In a win for advocates for continued beach access on Chappaquiddick properties, the state has deemed that a beach management plan for several properties on Chappaquiddick Island will not require an environmental impact report — eliminating a step in the conservation organization’s efforts to preserve access.
The Massachusetts Executive Office of Energy and Environmental Affairs’ Massachusetts Environmental Policy Act Office, in a nine-page decision finalized on Friday, ruled on an application from the Trustees of Reservations that appealed a town decision restricting the number of vehicles allowed to access its Chappy beaches. The decision wasn’t public until Monday evening.
The Trustee’s properties are at Cape Poge, Leland Beach, and Wasque Beach, popular recreational areas where disagreements have stewed for years over the use of oversand vehicles, or OSV. Proponents of the Trustee’s proposal have argued for the preservation of historic access to these Chappaquiddick beaches while property owners claimed OSVs and visitors have been damaging to the pristine environment.
Over 1,000 pages of correspondence from public beach access advocates, Chappaquiddick land owners, and other agencies including the Massachusetts Department of Environmental Protection accompanied the decision.
Some comments expressed support for maintaining public access while others highlighted concerns of the project’s potential impacts, “primarily resulting from OSV use, association with alteration of wetland resources and rare species habitat in light of changing climate conditions,” the decision reads.
Both for different reasons, the Trustees and protesting abutters both appealed conditions placed in May by the Edgartown conservation commission that limited the number of oversand vehicles to 200 at Leland/Wasque and 30 at Cape Poge. The Trustees claimed the commission’s decision was an overreach, while the abutters argued the Trustees failed to provide sufficient information about how OSVs would impact the environment and wildlife at the beaches.

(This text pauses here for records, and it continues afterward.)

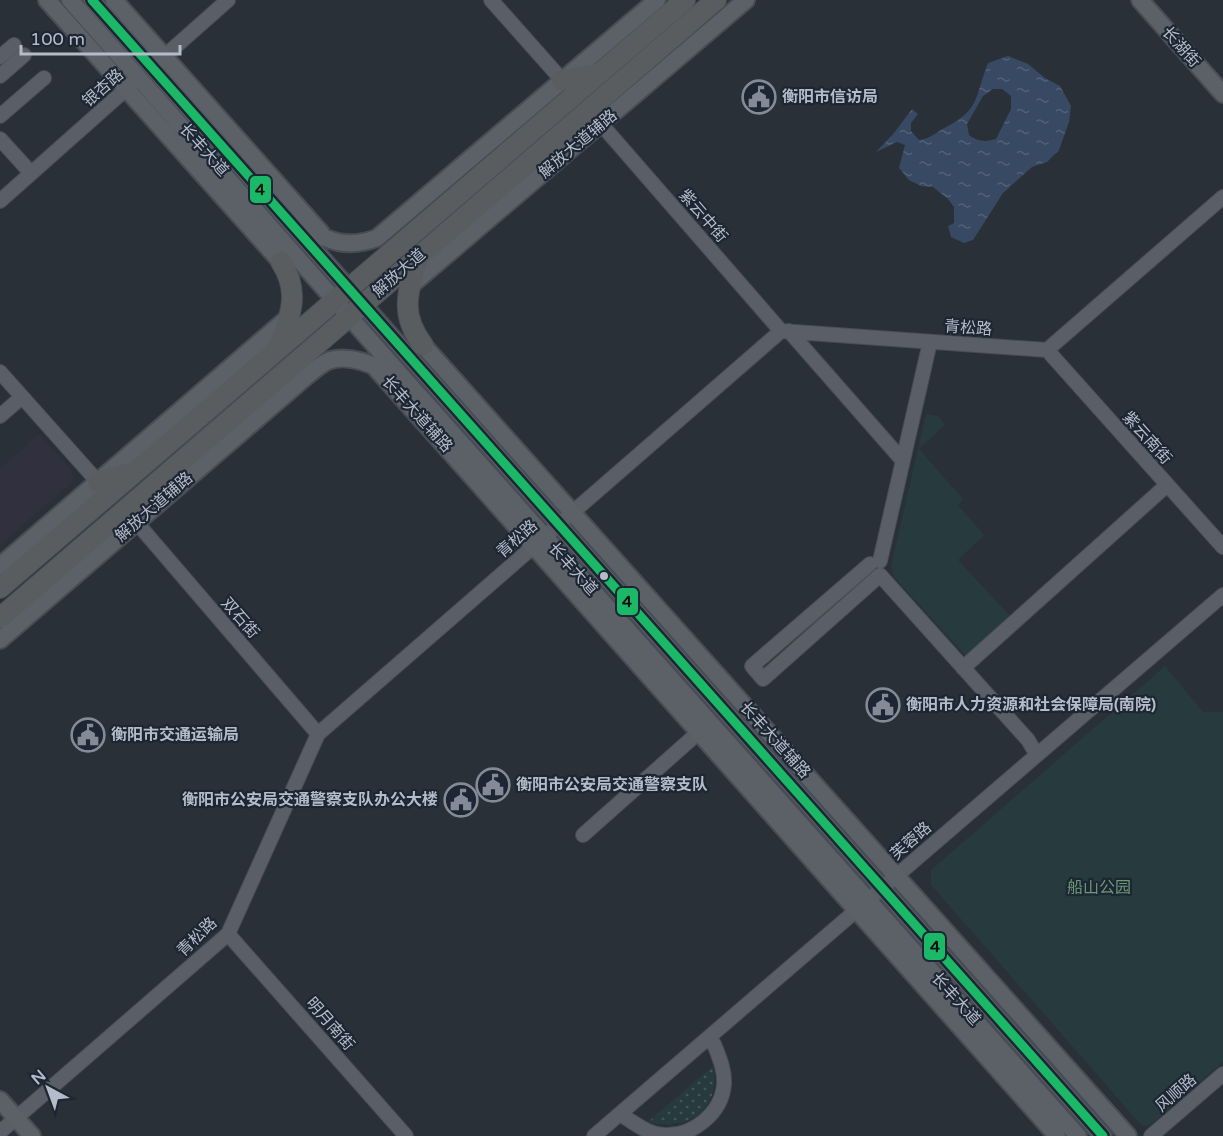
<svg xmlns="http://www.w3.org/2000/svg" width="1223" height="1136" font-family="'Varela Round','Noto Sans SC',sans-serif">
<style>
.medical{fill:#31303e}
.grass{fill:url(#grass-dots)}
.green{fill:#273a3e}
.water{fill:url(#water-ripples);fill-rule:evenodd}
.lines{fill:none;stroke-linecap:round;stroke-linejoin:round}
.minor-casing{stroke:#484c53;stroke-width:16}
.major-casing{stroke:#484c55;stroke-width:20}
.highway-casing{stroke:#474c53;stroke-width:22}
.minor{stroke:#5a5e66;stroke-width:14}
.major{stroke:#5c6168;stroke-width:16}
.highway{stroke:#5a5d60;stroke-width:20}
.bus-1-casing{stroke:#1d2633;stroke-width:14}
.bus-1{stroke:#1ab867;stroke-width:9}
.bus-dot{fill:#b4bcc9;stroke:#1d2633;stroke-width:2}
.labels{text-anchor:middle;dominant-baseline:central;stroke-width:4.5;stroke-linejoin:round;paint-order:stroke}
.street-label{font-size:16px;fill:#b4bcc9;stroke:#1d2633}
.poi-label{font-size:16px;font-weight:bold;fill:#b4bcc9;stroke:#1d2633;text-anchor:start}
.park-label{font-size:16px;fill:#6b9a76;stroke:#1d2633}
.line-badge{stroke:#1d2633;stroke-width:2}
.pale-badge-label{font-size:16px;text-anchor:middle;font-weight:bold;fill:#111}
</style>
<defs>
<pattern id="grass-dots" width="8" height="8" patternUnits="userSpaceOnUse" patternTransform="scale(1.5)"><rect width="8" height="8" fill="#273a3e"/><path d="M2 2h.1M6 6h.1" fill="none" stroke="#445559" stroke-width="1.8" stroke-linecap="round"/></pattern>
<pattern id="water-ripples" width="26" height="14" patternUnits="userSpaceOnUse" patternTransform="scale(1.5)"><rect width="26" height="14" fill="#384963"/><path d="M2 4q2-2 4 0t4 0M15 11q2-2 4 0t4 0" fill="none" stroke="#526178"/></pattern>
</defs>
<rect width="100%" height="100%" fill="#2a3038"/>
<path class="medical" d="M 39,434 L 72,471 L 73,481 L 0,545 L 0,469 Z"/>
<path class="grass" d="M 713,1066 C 722,1109 688,1132 648,1122 Z"/>
<path class="green" d="M 926,414 L 938,416 L 945,425 L 919,449 L 963,499 L 958,505 L 984,535 L 958,560 L 1010,616 L 966,656 L 894,577 L 891,566 Z
M 1165,666 L 1203,712 L 1223,712 L 1223,1062 L 1150,1125 L 1142,1126 L 931,885 L 931,870 Z"/>
<path class="water" d="M 1008,56 L 1028,64 L 1045,78 L 1060,86 L 1071,106 L 1069,122 L 1059,150 L 1047,162 L 1032,167 L 1003,193 L 973,240 L 964,243 L 951,237 L 948,226 L 954,223 L 954,207 L 948,199 L 933,187 L 921,186 L 909,180 L 899,168 L 905,145 L 897,142 L 876,152 L 894,133 L 912,109 L 918,114 L 911,123 L 911,131 L 919,140 C 928,139 933,135 941,130 C 981,109 973,102 988,63 ZM 993,89 L 1002,89 L 1011,96 L 1011,109 L 996,139 C 985,142 978,142 969,135 L 967,124 L 983,96 Z"/>
<g class="lines">
<g class="minor-casing">
<path id="minor" d="M 491,0 L 562,80
M 0,57 L 14,45
M 158,62 L 228,0
M 0,76 L 24,55
M 0,116 L 44,78
M 601,124 L 781,331
M 0,139 L 31,173
M 0,201 L 134,82
M 789,331 L 903,461
M 1047,350 L 1223,547
M 0,372 L 98,482
M 0,416 L 22,397
M 137,523 L 318,734
M 880,561 L 930,342
M 870,564 L 752,666 L 763,679 L 880,575 L 1028,740 L 1037,755
M 963,668 L 1167,485
M 583,835 L 699,732
M 228,934 L 406,1136
M 626,1118 C 639,1126 650,1135 665,1135 C 693,1136 722,1113 724,1084 C 725,1070 719,1057 714,1044
M 0,1132 L 228,934 L 318,734 L 781,331 L 1047,350 L 1223,197
M 594,1136 L 1223,595
M 1151,1136 L 1223,1074"/>
</g>
<g class="major-casing">
<path id="major" d="M 47,0 L 281,262
M 70,0 L 406,381 L 1078,1136
M 92,0 L 1103,1136
M 114,0 L 321,233
M 1140,0 L 1223,94
M 294,224 C 325,238 342,251 377,238 L 657,0
M 409,287 L 746,0
M 423,345 L 1128,1136
M 373,365 L 1057,1136
M 0,566 L 290,316
M 0,640 L 308,375 C 314,370 321,364 328,361 C 346,354 367,362 383,370
M 0,1100 L 32,1136"/>
</g>
<g class="highway-casing">
<path id="highway" d="M 562,80 L 598,74
M 418,257 C 408,291 399,314 423,345
M 280,344 C 291,314 300,291 281,262
M 98,482 L 130,473
M 0,588 L 685,0
M 0,618 L 716,0"/>
</g>
<use href="#minor" class="minor"/>
<use href="#major" class="major"/>
<use href="#highway" class="highway"/>
<g class="bus-1-casing">
<path id="bus-1" d="M 92,0 L 1103,1136"/>
</g>
<use href="#bus-1" class="bus-1"/>
</g>
<defs>
<g id="civic-ring" transform="scale(1.725)"><circle r="9.5" fill="#1d2633" stroke="#848b96" stroke-width="1.5"/><path d="M-.6-6.5H3V-4.5H.6V-3L4-1V1h2V6H-6V1h2V-1L-.6-3ZM-1.2 2.5V6h2.4V2.5Z" fill="#848b96"/></g>
</defs>
<g fill-rule="evenodd">
<use href="#civic-ring" x="759" y="97"/>
<use href="#civic-ring" x="883" y="705"/>
<use href="#civic-ring" x="88" y="735"/>
<use href="#civic-ring" x="493" y="785"/>
<use href="#civic-ring" x="461" y="800"/>
</g>
<circle class="bus-dot" cx="604" cy="576" r="5"/>
<g class="labels">
<g class="street-label">
<text transform="translate(1181 47) rotate(48)">长湖街</text>
<text transform="translate(103 88) rotate(-41)">银杏路</text>
<text transform="translate(578 144) rotate(-40)">解放大道辅路</text>
<text transform="translate(204 150) rotate(48)">长丰大道</text>
<text transform="translate(703 216) rotate(49)">紫云中街</text>
<text transform="translate(399 273) rotate(-41)">解放大道</text>
<text transform="translate(968 328) rotate(4)">青松路</text>
<text transform="translate(417 414) rotate(48)">长丰大道辅路</text>
<text transform="translate(1147 438) rotate(48)">紫云南街</text>
<text transform="translate(154 507) rotate(-41)">解放大道辅路</text>
<text transform="translate(517 539) rotate(-41)">青松路</text>
<text transform="translate(573 569) rotate(48)">长丰大道</text>
<text transform="translate(240 618) rotate(49)">双石街</text>
<text transform="translate(775 740) rotate(48)">长丰大道辅路</text>
<text transform="translate(911 841) rotate(-41)">芙蓉路</text>
<text transform="translate(197 937) rotate(-44)">青松路</text>
<text transform="translate(956 999) rotate(48)">长丰大道</text>
<text transform="translate(330 1024) rotate(49)">明月南街</text>
<text transform="translate(1176 1093) rotate(-41)">风顺路</text>
</g>
<g class="poi-label">
<text x="782" y="97">衡阳市信访局</text>
<text x="906" y="705">衡阳市人力资源和社会保障局(南院)</text>
<text x="111" y="735">衡阳市交通运输局</text>
<text x="516" y="785">衡阳市公安局交通警察支队</text>
<text x="438" y="800" text-anchor="end">衡阳市公安局交通警察支队办公大楼</text>
</g>
<g class="park-label">
<text x="1099" y="888">船山公园</text>
</g>
</g>
<g class="line-badge">
<rect x="249" y="175" width="23" height="29" rx="6" fill="#1ab867"/>
<rect x="616" y="587" width="23" height="29" rx="6" fill="#1ab867"/>
<rect x="923" y="932" width="23" height="29" rx="6" fill="#1ab867"/>
</g>
<g class="pale-badge-label">
<text x="260" y="195">4</text>
<text x="627" y="607">4</text>
<text x="935" y="952">4</text>
</g>
<g transform="translate(48 1088) rotate(319)" stroke="#1d2633" stroke-width="4.5" paint-order="stroke">
<path d="M0-4.5L10 22L0 15L-10 22Z" fill="#b4bcc9"/>
<text y="-9" font-size="16" font-weight="bold" text-anchor="middle" fill="#b4bcc9">N</text>
</g>
<path d="M21 45v9h159v-9" fill="none" stroke="#b4bcc9" stroke-width="3"/>
<text x="30" y="45" font-size="18" fill="#b4bcc9" stroke="#1d2633" stroke-width="4.5" paint-order="stroke">100 m</text>
</svg>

Friday’s state decision dealt with the Trustees’ appeal. Based on the Trustees’ environmental notification form and public comments, the state encouraged project proponents to work with “local, state, and federal stakeholders to consider further options to reduce overall wetland impacts and to identify opportunities to incorporate restoration and resilience measures into the Beach Management Plan, particularly in light of the the anticipated effects of climate change, which are already felt on Martha’s Vineyard.”

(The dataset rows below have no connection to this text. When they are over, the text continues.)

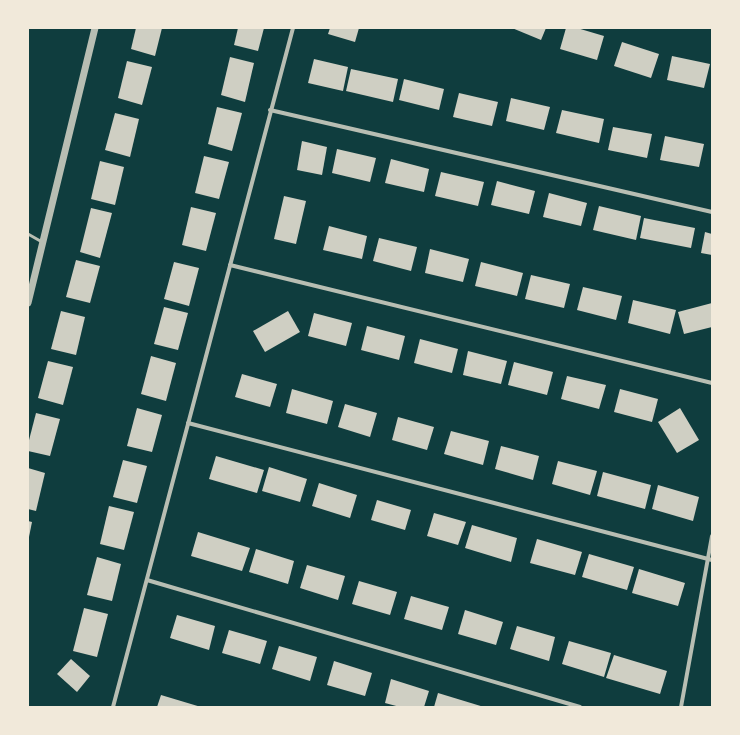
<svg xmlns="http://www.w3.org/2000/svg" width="740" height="735" font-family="Raleway,sans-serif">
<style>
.building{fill:#cfcfc3}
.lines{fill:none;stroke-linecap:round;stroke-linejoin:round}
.service{stroke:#b8beb3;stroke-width:3}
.minor{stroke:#b8beb3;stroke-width:4}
.tertiary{stroke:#b8beb3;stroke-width:7}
</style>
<rect width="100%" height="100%" fill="#0f3d3e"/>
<g class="building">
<polygon points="136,28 162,28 155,56 131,49"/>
<polygon points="238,28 264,28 258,51 234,45"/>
<polygon points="330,28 359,28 355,42 328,34"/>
<polygon points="512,28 546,28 541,40"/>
<polygon points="566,28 577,28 604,36 597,60 560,49"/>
<polygon points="622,42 659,54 651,78 614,66"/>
<polygon points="672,56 710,64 704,88 667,80"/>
<polygon points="230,57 254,63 245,102 221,95"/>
<polygon points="314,59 348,67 343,91 308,83"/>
<polygon points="127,61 152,67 142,105 118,98"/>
<polygon points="351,69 398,79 393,102 346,91"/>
<polygon points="404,79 444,89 439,110 399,100"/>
<polygon points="459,93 498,102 492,126 453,117"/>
<polygon points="511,98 550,107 544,130 506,121"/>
<polygon points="217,107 242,113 232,151 208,144"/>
<polygon points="562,110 604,119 599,143 556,133"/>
<polygon points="115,113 139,119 130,157 105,150"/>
<polygon points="613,127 652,134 647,158 608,150"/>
<polygon points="665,136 704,144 699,167 660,160"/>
<polygon points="302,141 327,147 322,175 297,170"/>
<polygon points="337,149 376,158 370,182 332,173"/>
<polygon points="204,156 229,162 219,199 195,193"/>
<polygon points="391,159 429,169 424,192 385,183"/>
<polygon points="100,161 124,167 115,205 91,199"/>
<polygon points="441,172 484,182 478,206 435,196"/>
<polygon points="497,181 535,191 529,214 491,205"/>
<polygon points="549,193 587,203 581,226 543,217"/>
<polygon points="284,196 306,201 296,244 274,239"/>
<polygon points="599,206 641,216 636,240 593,230"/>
<polygon points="191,207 216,213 206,251 182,245"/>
<polygon points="91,208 112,213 100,258 80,252"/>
<polygon points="644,218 695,228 691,248 640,238"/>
<polygon points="329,226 367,236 362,259 323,250"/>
<polygon points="705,232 712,234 712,255 701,253"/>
<polygon points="379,238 417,247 411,271 373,261"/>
<polygon points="430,249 469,259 463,282 425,273"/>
<polygon points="76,260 100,266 90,303 66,297"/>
<polygon points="174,262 199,268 189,306 164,299"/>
<polygon points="481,262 523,273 517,296 475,286"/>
<polygon points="531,275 570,284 564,308 525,299"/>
<polygon points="583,287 622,296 616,320 577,310"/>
<polygon points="633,300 676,310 670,334 628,323"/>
<polygon points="712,303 712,327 684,334 678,312"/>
<polygon points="164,307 188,313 178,350 154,344"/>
<polygon points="61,311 85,317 76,355 51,349"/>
<polygon points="288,311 300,332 265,352 253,331"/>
<polygon points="314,313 352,323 346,346 308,336"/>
<polygon points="367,326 405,336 399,360 361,350"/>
<polygon points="420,339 458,349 452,373 414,363"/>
<polygon points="468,351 507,361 501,384 463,375"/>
<polygon points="151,356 176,363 166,401 141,394"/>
<polygon points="48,361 73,367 63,405 38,398"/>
<polygon points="514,362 553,372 547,395 508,385"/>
<polygon points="242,374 277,384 270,407 235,397"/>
<polygon points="567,376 606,385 599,409 561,399"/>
<polygon points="292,389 333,401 327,424 286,413"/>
<polygon points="620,389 658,399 652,422 614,412"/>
<polygon points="345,404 377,413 370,437 338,427"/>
<polygon points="137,408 162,415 152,452 127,446"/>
<polygon points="680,408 699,440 677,453 658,422"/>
<polygon points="36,413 60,419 50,456 28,451 28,444"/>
<polygon points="398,417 434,427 427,450 392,440"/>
<polygon points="451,431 489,441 483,465 444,454"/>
<polygon points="501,446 539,456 533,480 495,469"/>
<polygon points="216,456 264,470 257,493 209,479"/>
<polygon points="123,460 147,466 137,503 113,497"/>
<polygon points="558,461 597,471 590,495 552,484"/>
<polygon points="269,467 307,479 300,502 262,491"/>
<polygon points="28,468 45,473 36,511 28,509"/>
<polygon points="603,472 651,485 645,509 597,496"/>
<polygon points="319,483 357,495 350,518 312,506"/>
<polygon points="658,485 699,497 693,521 652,509"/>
<polygon points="377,500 411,510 405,530 371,520"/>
<polygon points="109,506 134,512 124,550 100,544"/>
<polygon points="434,513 466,522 458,545 427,536"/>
<polygon points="28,521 32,522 29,537 28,537"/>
<polygon points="472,525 517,538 511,562 465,548"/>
<polygon points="198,532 250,548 242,571 191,556"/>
<polygon points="537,539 582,552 575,575 530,563"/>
<polygon points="256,549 294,561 288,584 249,572"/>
<polygon points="589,554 634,567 627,590 582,577"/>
<polygon points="97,557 121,564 112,601 87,595"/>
<polygon points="307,565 345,576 338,600 300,588"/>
<polygon points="639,569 685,583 678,606 632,593"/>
<polygon points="359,581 397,592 390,615 352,604"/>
<polygon points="411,596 449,607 442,630 404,619"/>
<polygon points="84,608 108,614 97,657 73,651"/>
<polygon points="465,610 503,622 496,645 458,634"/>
<polygon points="177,615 215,626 209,650 170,638"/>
<polygon points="517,626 555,637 549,661 510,649"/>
<polygon points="229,630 267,641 260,664 222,653"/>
<polygon points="569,641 611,653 604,677 562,664"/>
<polygon points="279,646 317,657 310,681 272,669"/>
<polygon points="614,655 667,671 660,694 606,678"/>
<polygon points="71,659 90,676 77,692 57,674"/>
<polygon points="334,661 372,673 365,696 327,685"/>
<polygon points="391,679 429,691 424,707 400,707 385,703"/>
<polygon points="438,693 484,707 434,707"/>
<polygon points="161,695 201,707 157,707"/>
</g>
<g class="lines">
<polyline class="service" points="28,234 42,242"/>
<g class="minor">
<polyline points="270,110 712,212"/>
<polyline points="230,265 712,383"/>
<polyline points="188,423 712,560"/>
<polyline points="147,580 580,707"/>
<polyline points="113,707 293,28"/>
<polyline points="681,707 712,536"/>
</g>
<polyline class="tertiary" points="28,303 95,28"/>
</g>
<rect width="740" height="735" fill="none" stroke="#f1e9da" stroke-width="58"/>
</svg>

However, the decision also notes that the issuance of the certificate is not a complete win for the Trustees as their appeal is still ongoing. The public engagement process for the project is still open.
“The [superseding order of conditions] process includes additional opportunities for public review and comment, and MassDEP has sufficient regulatory authority to address outstanding issues during permitting,” the decision reads.
According to Fabienne Alexis, MassDEP deputy press secretary, her department “will proceed with its review of the appeal once the Secretary’s Certificate has been issued.”
While this is just one hurdle in the process, the Trustees were pleased at the MEPA review result that may have saved them up to a year of state processes.
“We understand that [Executive Office of Energy and Environmental Affairs Secretary Rebecca Tepper’s] decision concludes that DEP is the only state agency requiring action under the Massachusetts Wetlands Protection Act, rather than all the state agencies through MEPA,” Darci Schofield, the Trustees’ director for the Islands, told the Times in an email. “We look forward to moving to the next phase with DEP and the requests for the Superseding Orders of Conditions.”
Peter Sliwkowski, president of Martha’s Vineyard Beachgoers Access Group and advocate for public access, said he’s still working with Schofield on what the state’s most recent decision means in the “short and long term.” However, he said it represents “great accomplishments” for the Trustees.
“In other words, a really great day but [we] still have work to do,” Sliwkowski said, calling the MEPA decision a “major positive step in the journey.”
Rachel Self, who represents the citizens’ appeal, said despite the decision it “does not diminish the serious nature of the possible impact of this project on the environment.”
She pointed to how the certificate requests the Trustees to look into an alternative, “less impactful” plan than what was presented since it could have “the most environmental impacts” among options that were considered. Self also raised a point that the secretary asks for trail restoration options rather than just maintenance.
Additionally, Self said that the decision showed MEPA was taking the Trustees “at its word.” She said the conservation organization had demonstrated years of mismanagement on the Vineyard, like with the troubles that surrounded Dike Bridge between the Trustees and Edgartown.
“The environment will continue to suffer for it, until someone finally demands that instead of making mealy-mouthed promises to implement unspecified ‘adaptive management’ techniques, and instead of making bald assertions that it follows and enforces all its own policies, TTOR actually show that it is doing what needs to be done,” Self said in an email. “Saying something doesn’t make it so. TTOR has been paying lip service to what this land needs for a decade. We are hopeful that eventually, someone will make them back it up with action.”